#### What the exercise asks
Carry on the piece about the suffrage centenary and the students of Salisbury Training College from the point where it stops.

**** Excerpted passage ****

It is February 6th 2018. A quote from The Guardian review for Patricia Fara’s new book* takes us back to 1918: ‘One hundred years ago today, women working in hospitals, laboratories and universities throughout Britain raised toasts and burst into triumphant song as they celebrated being given the vote’. This was a tremendous step forward for women’s suffrage, although it was not until 1928 that all adults, regardless of gender, were given the vote when they reached the age of 21.
As we mark this centenary, we wonder about the students at Salisbury Training College. What did they think about the suffrage movement? Did they feel the winds of change blowing through Salisbury?

**** Extracted information ****

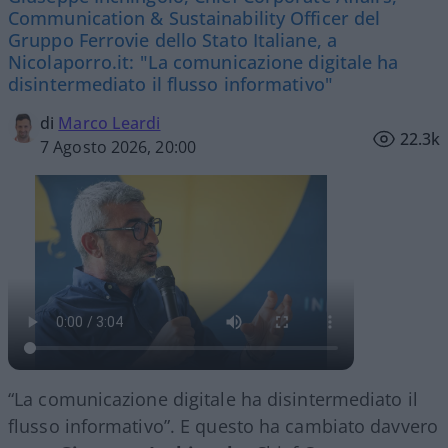
Communication & Sustainability Officer del
Gruppo Ferrovie dello Stato Italiane, a
Nicolaporro.it: "La comunicazione digitale ha
disintermediato il flusso informativo"
di
Marco Leardi
22.3k
7 Agosto 2026, 20:00
“La comunicazione digitale ha disintermediato il
flusso informativo”. E questo ha cambiato davvero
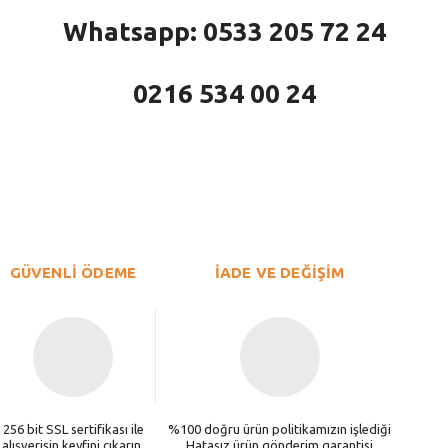
Whatsapp: 0533 205 72 24
0216 534 00 24
larda yetersiz gördüğünüz noktaları öneri formunu kullanarak tarafımıza iletebi
Bu ürüne ilk yorumu siz yapın!
Yorum Yaz
GÜVENLİ ÖDEME
İADE VE DEĞİŞİM
256 bit SSL sertifikası ile
%100 doğru ürün politikamızın işlediği
alışverişin keyfini çıkarın.
Hatasız ürün gönderim garantisi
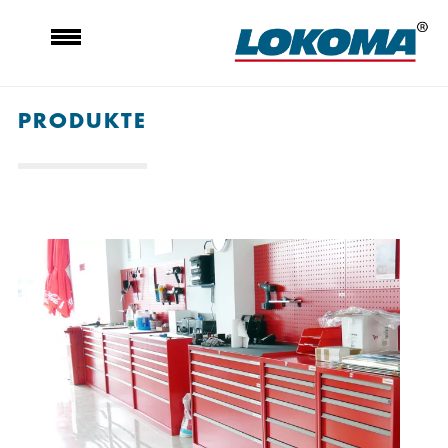
PRODUKTE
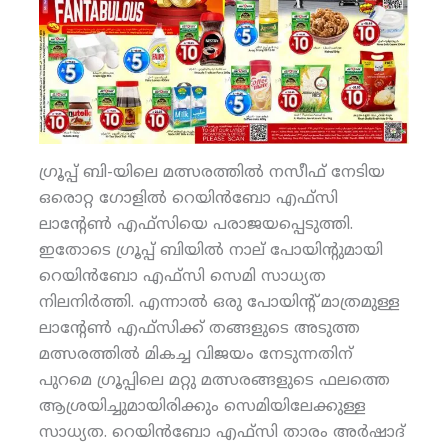
ഗ്രൂപ്പ് ബി-യിലെ മത്സരത്തില്‍ നസീഫ് നേടിയ
ഒരൊറ്റ ഗോളില്‍ റെയിന്‍ബോ എഫ്‌സി
ലാന്റേണ്‍ എഫ്‌സിയെ പരാജയപ്പെടുത്തി.
ഇതോടെ ഗ്രൂപ്പ് ബിയില്‍ നാല് പോയിന്റുമായി
റെയിന്‍ബോ എഫ്‌സി സെമി സാധ്യത
നിലനിര്‍ത്തി. എന്നാല്‍ ഒരു പോയിന്റ് മാത്രമുള്ള
ലാന്റേണ്‍ എഫ്‌സിക്ക് തങ്ങളുടെ അടുത്ത
മത്സരത്തില്‍ മികച്ച വിജയം നേടുന്നതിന്
പുറമെ ഗ്രൂപ്പിലെ മറ്റു മത്സരങ്ങളുടെ ഫലത്തെ
ആശ്രയിച്ചുമായിരിക്കും സെമിയിലേക്കുള്ള
സാധ്യത. റെയിന്‍ബോ എഫ്‌സി താരം അര്‍ഷാദ്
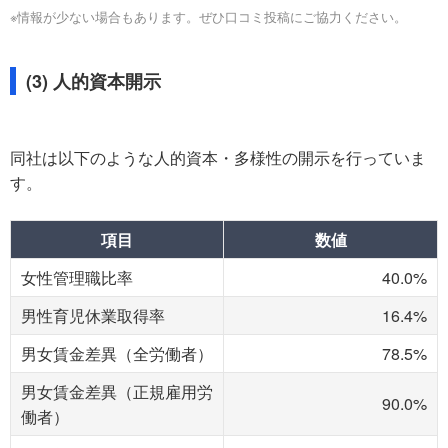
※情報が少ない場合もあります。ぜひ口コミ投稿にご協力ください。
(3) 人的資本開示
同社は以下のような人的資本・多様性の開示を行っていま
す。
項目
数値
女性管理職比率
40.0%
男性育児休業取得率
16.4%
男女賃金差異（全労働者）
78.5%
男女賃金差異（正規雇用労
90.0%
働者）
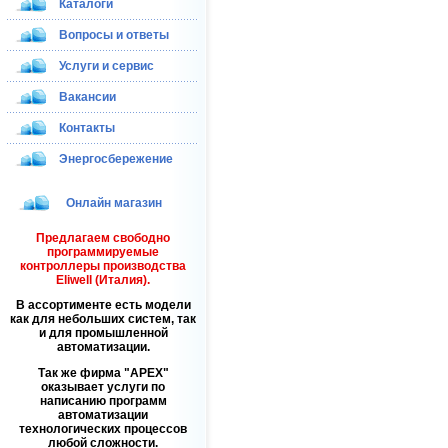
Каталоги
Вопросы и ответы
Услуги и сервис
Вакансии
Контакты
Энергосбережение
Онлайн магазин
Предлагаем свободно
программируемые
контроллеры производства
Eliwell (Италия).
В ассортименте есть модели
как для небольших систем, так
и для промышленной
автоматизации.
Так же фирма
APEX
оказывает услуги по
написанию программ
автоматизации
технологических процессов
любой сложности.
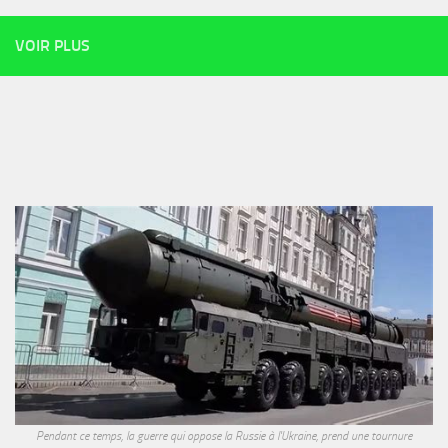
VOIR PLUS
Pendant ce temps, la guerre qui oppose la Russie à l'Ukraine, prend une tournure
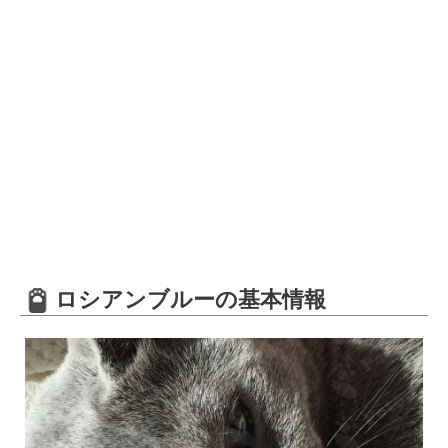
ロシアンブルーの基本情報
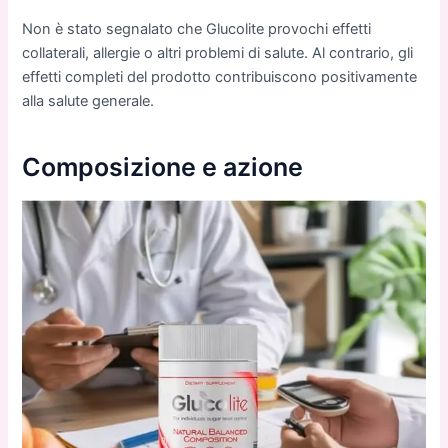
Non è stato segnalato che Glucolite provochi effetti
collaterali, allergie o altri problemi di salute. Al contrario, gli
effetti completi del prodotto contribuiscono positivamente
alla salute generale.
Composizione e azione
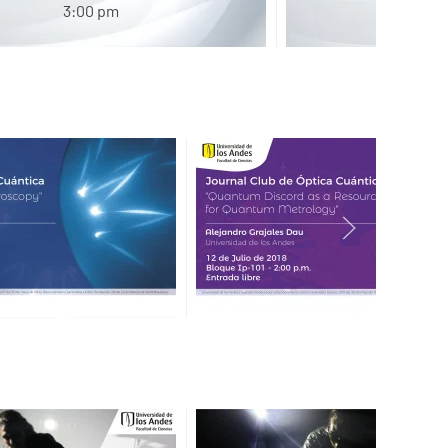
3:00 pm
3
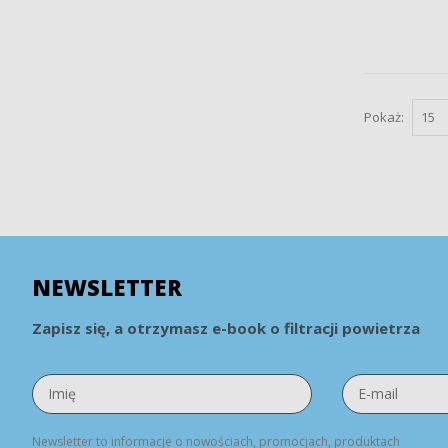
Pokaż:
NEWSLETTER
Zapisz się, a otrzymasz e-book o filtracji powietrza
Newsletter to informacje o nowościach, promocjach, produktach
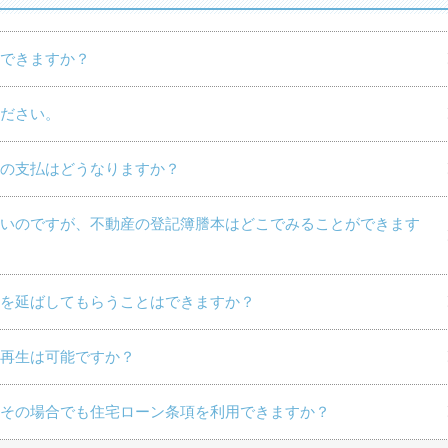
できますか？
ださい。
の支払はどうなりますか？
いのですが、不動産の登記簿謄本はどこでみることができます
を延ばしてもらうことはできますか？
再生は可能ですか？
その場合でも住宅ローン条項を利用できますか？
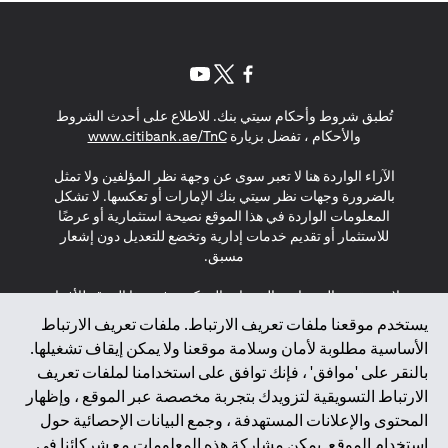
(opens in a new tab)
(opens in a new tab)
(opens in a new tab)
تُطبق شروط وأحكام سيتي بنك. للاطلاع على أحدث الشروط
(opens in a new tab)
والأحكام ، تفضل بزيارة
www.citibank.ae/TnC
الآراء الواردة هنا لا تعبر سوى عن وجهة نظر المؤلفين ولا تمثل
بالضرورة وجهات نظر سيتي بنك الإمارات أو تعكسها. لا تشكل
المعلومات الواردة في هذا الموقع نصيحة استثمارية أو عرضًا
للاستثمار أو تقديم خدمات إدارية وتخضع للتعديل دون إشعار
مسبق.
لا يتم تقديم المنتجات والخدمات المذكورة في هذا الموقع للأفراد
المقيمين في الاتحاد الأوروبي أو المنطقة الاقتصادية الأوروبية أو
يستخدم موقعنا ملفات تعريف الارتباط. ملفات تعريف الارتباط
سويسرا أو غيرنسي أو جيرسي أو موناكو أو سان مارينو أو
الأساسية مطلوبة لأمان وسلامة موقعنا ولا يمكن إيقاف تشغيلها.
الفاتيكان أو جزيرة مان أو المملكة المتحدة أو خصوصية البيانات
بالنقر على 'موافق' ، فإنك توافق على استخدامنا لملفات تعريف
(لائحة حماية البيانات العامة \ قانون حماية البيانات الشخصية
الارتباط التسويقية لتزويدك بتجربة مخصصة عبر الموقع ، وإظهار
العامة \ قانون خصوصية نيوزيلندا). المحتوى الموجود في هذه
الصفحة ليس ولا ينبغي تفسيره على أنه عرض أو دعوة أو دعوة
المحتوى والإعلانات المستهدفة ، وجمع البيانات الإحصائية حول
لشراء أو بيع أي من المنتجات والخدمات المذكورة هنا لمثل هؤلاء
استخدام الموقع. يمكن مشاركة هذه المعلومات مع شركائنا في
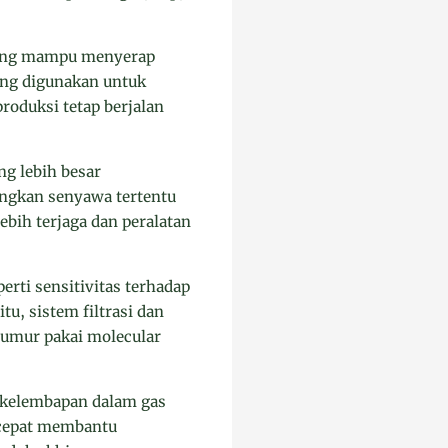
r yang mampu menyerap
ring digunakan untuk
roduksi tetap berjalan
ng lebih besar
langkan senyawa tertentu
ebih terjaga dan peralatan
erti sensitivitas terhadap
u, sistem filtrasi dan
 umur pakai molecular
l kelembapan dalam gas
a cepat membantu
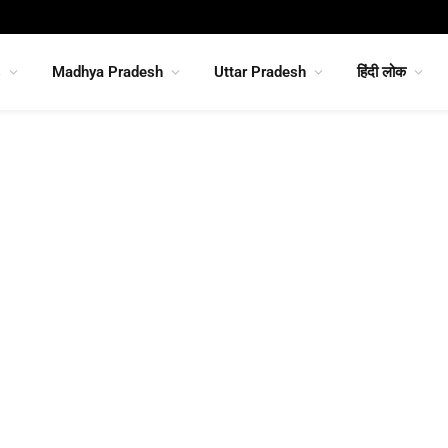
s
Madhya Pradesh
Uttar Pradesh
हिंदी लोक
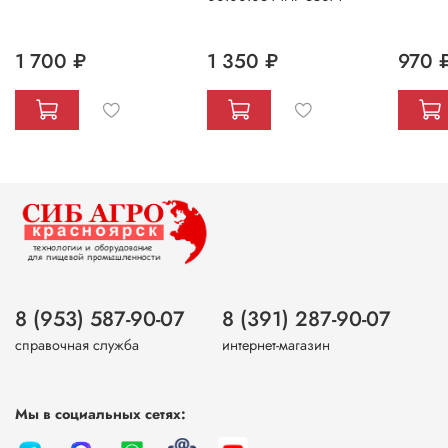
1 700 ₽
1 350 ₽
970 
8 (953) 587-90-07
8 (391) 287-90-07
справочная служба
интернет-магазин
Мы в социальных сетях:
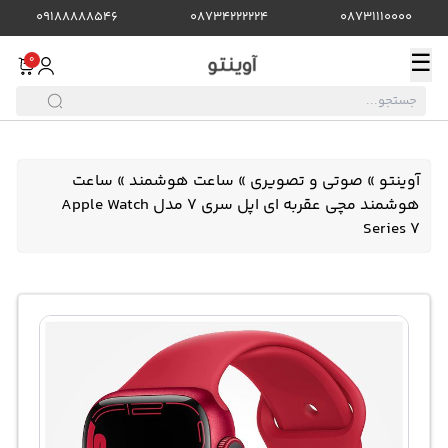
09188888546
08734222224
08731110000
☰
0
آوینتو
»
صوتی و تصویری
»
ساعت هوشمند
»
ساعت
هوشمند مچی عقربه ای اپل سری 7 مدل Apple Watch
Series 7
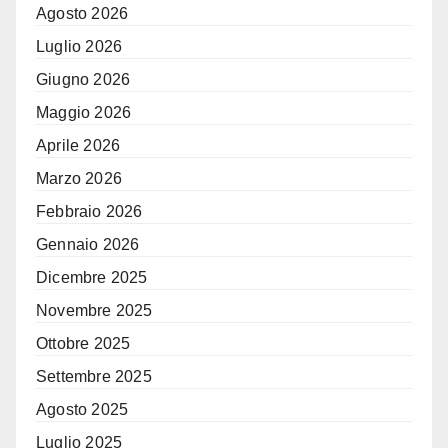
Agosto 2026
Luglio 2026
Giugno 2026
Maggio 2026
Aprile 2026
Marzo 2026
Febbraio 2026
Gennaio 2026
Dicembre 2025
Novembre 2025
Ottobre 2025
Settembre 2025
Agosto 2025
Luglio 2025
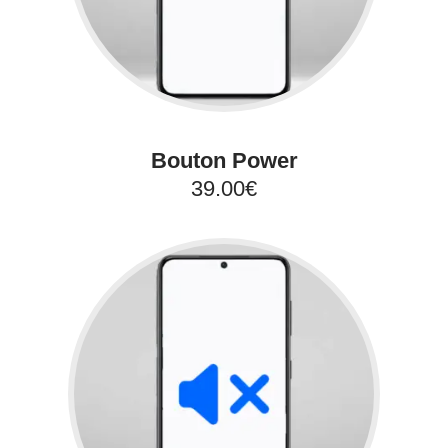
Bouton Power
39.00€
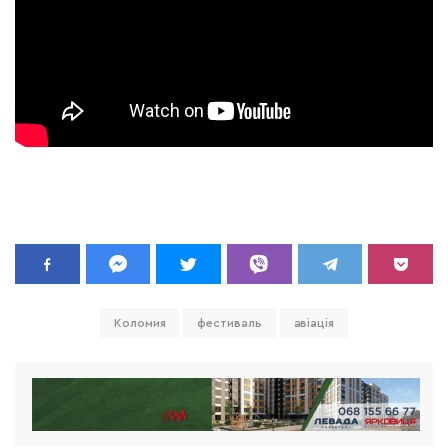
Коломия
фестиваль
авіація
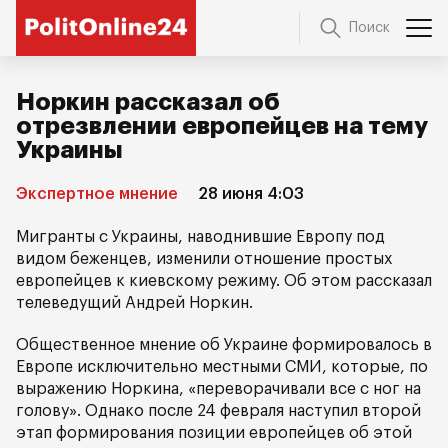
Поиск
Норкин рассказал об
отрезвлении европейцев на тему
Украины
Экспертное мнение
28 июня 4:03
Мигранты с Украины, наводнившие Европу под
видом беженцев, изменили отношение простых
европейцев к киевскому режиму. Об этом рассказал
телеведущий Андрей Норкин.
Общественное мнение об Украине формировалось в
Европе исключительно местными СМИ, которые, по
выражению Норкина, «переворачивали все с ног на
голову». Однако после 24 февраля наступил второй
этап формирования позиции европейцев об этой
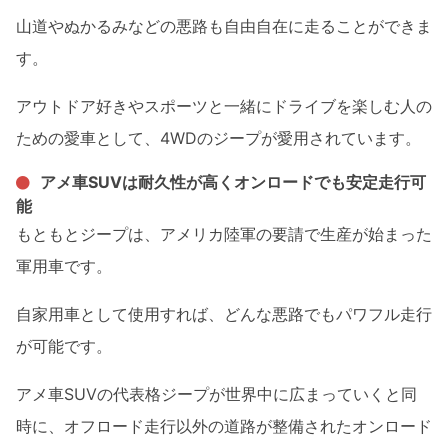
山道やぬかるみなどの悪路も自由自在に走ることができま
す。
アウトドア好きやスポーツと一緒にドライブを楽しむ人の
ための愛車として、4WDのジープが愛用されています。
アメ車SUVは耐久性が高くオンロードでも安定走行可
能
もともとジープは、アメリカ陸軍の要請で生産が始まった
軍用車です。
自家用車として使用すれば、どんな悪路でもパワフル走行
が可能です。
アメ車SUVの代表格ジープが世界中に広まっていくと同
時に、オフロード走行以外の道路が整備されたオンロード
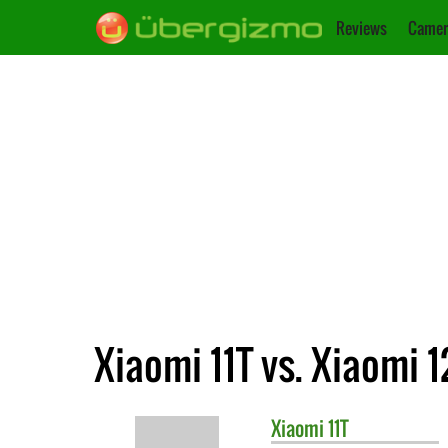
Reviews
Camer
Xiaomi 11T vs. Xiaomi 1
Xiaomi
11T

****

#### Written reply
The passionate actions and militant campaigns of the suffragettes had made people aware of the injustice that women endured. In 1908, a visitor to Barnard’s Cross, the ‘second house’ of Salisbury Training College, recorded that ‘VOTES FOR WOMEN smiled a welcome from a notice board’. As intelligent and ambitious young women who had embarked on challenging careers in what was still very much a man’s world, the Salisbury students would have taken an active interest in what was going on. Topical debates took place between students at Barnard’s Cross and those at King’s House,
The suffrage movement was suspended during the First World War, with women supporting the war effort, often replacing men who had left their jobs and proving themselves equal to them in the workplace. ‘We could not carry on the war without them’ commented the Daily Mail in 1915. Women led medical research, developed military technology and designed weapons. They became nurses, doctors and ambulance drivers, and in Guernsey ‘conductorettes’ replaced the conductors on trams. Students from Jersey would have heard about the ‘Easter Eggs for Our Wounded’ appeal. The island contributed 70,000 eggs, to be distributed around military hospitals. Women from the Channel Islands joined those on the mainland to work on farms and in munitions and aeroplane factories. At College, students and staff were swept into the fervour of the times and threw themselves into voluntary work. They sent parcels to prisoners, knitted socks for soldiers and raised money for refugees. A student choir led patriotic songs at meetings and staff helped at the Guest House for soldiers.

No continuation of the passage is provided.